The token itself, client secret, client ID, scope, audience, and identity domain URL should never be stored in public documentation, screenshots, diagrams, or source-controlled configuration files. Secrets should be stored in approved secret-management systems and injected securely at runtime.
This design keeps responsibilities separated. Agents focus on reasoning and task coordination. MCP gateways govern tool access. Tool servers perform specialized deterministic work. OCI services provide identity, storage, queueing, logging, monitoring, and image management.
Deployment architecture
The hosted system is organized into clear layers: frontend, backend API, asynchronous queue, workflow orchestration, specialized agents, an MCP gateway, tool servers, and managed data services. Each layer has a narrow responsibility, which makes it easier to scale, debug, and update independently.
Figure: Layered deployment view for the hosted multi-agent architecture.
Container contract
Every hosted service should follow a consistent container contract. This keeps onboarding predictable and prevents avoidable deployment failures.
- Listen on 0.0.0.0 and port 8080.
- Expose /health for liveness and /ready for readiness.
- Build the image for linux/amd64 before pushing to OCIR.
- Keep the container stateless and write only temporary files to /tmp.
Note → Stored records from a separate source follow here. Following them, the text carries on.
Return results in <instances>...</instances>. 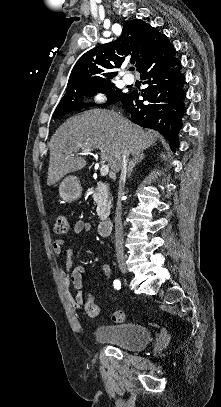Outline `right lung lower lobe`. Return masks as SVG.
<instances>
[{
  "label": "right lung lower lobe",
  "mask_w": 221,
  "mask_h": 407,
  "mask_svg": "<svg viewBox=\"0 0 221 407\" xmlns=\"http://www.w3.org/2000/svg\"><path fill=\"white\" fill-rule=\"evenodd\" d=\"M174 54L175 49L169 43L160 56L140 71L143 84L148 85L142 90L143 100L138 99L137 91H132L117 102H122L134 123L157 130L173 147H177L178 131L186 112L185 77Z\"/></svg>",
  "instance_id": "98d812e1"
}]
</instances>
- Use versioned image tags and avoid relying on latest for release management.
- Validate vulnerability scan results before creating or activating the deployment.
Deployment lifecycle
Once the pattern is established, each service can follow the same path: containerize the service, build for the correct architecture, push to OCIR, verify scan results, create or update the hosted application, activate a deployment, and watch logs during the first smoke test.
Figure: Repeatable deployment lifecycle for hosted applications.
Key implementation lessons
The migration surfaced a few patterns that are useful for any team deploying agentic applications on a managed platform.
| Lesson | Why it matters |
| Do not hard-code localhost or internal URLs | Hosted applications receive managed invoke endpoints. Service addresses should come from environment configuration. |
| Treat identity and address as separate concerns | An agent may run at one endpoint but still need a stable registered identity for authorization and tool access. |
| Plan service-to-service authentication early | Every internal call should use a consistent bearer-token pattern instead of mixing custom auth approaches. |
| Use readiness separately from liveness | /health should indicate the process is alive; /ready should indicate the service is initialized and ready for traffic. |
| Make observability a first-day feature | Correlation IDs, OCI Logging, and trace context make asynchronous workflows much easier to debug. |
| Use configuration as code | Generating environment configuration from a single source reduces manual console errors. |
| Map cross-region calls deliberately | Latency, token audience, scope, and data residency should be understood before production rollout. |
Conclusion
OCI Enterprise AI Agent Hub gives teams a managed way to deploy, scale, secure, and observe containerized AI services. For multi-agent workflows, the platform is most effective when each service has a clear responsibility, configuration is centralized, deployments use versioned images, and observability is built in from the start.
The result is a deployment model that is easier to operate than self-managed infrastructure while still supporting complex enterprise workflows such as document parsing, rule-driven generation, tool execution, and human review.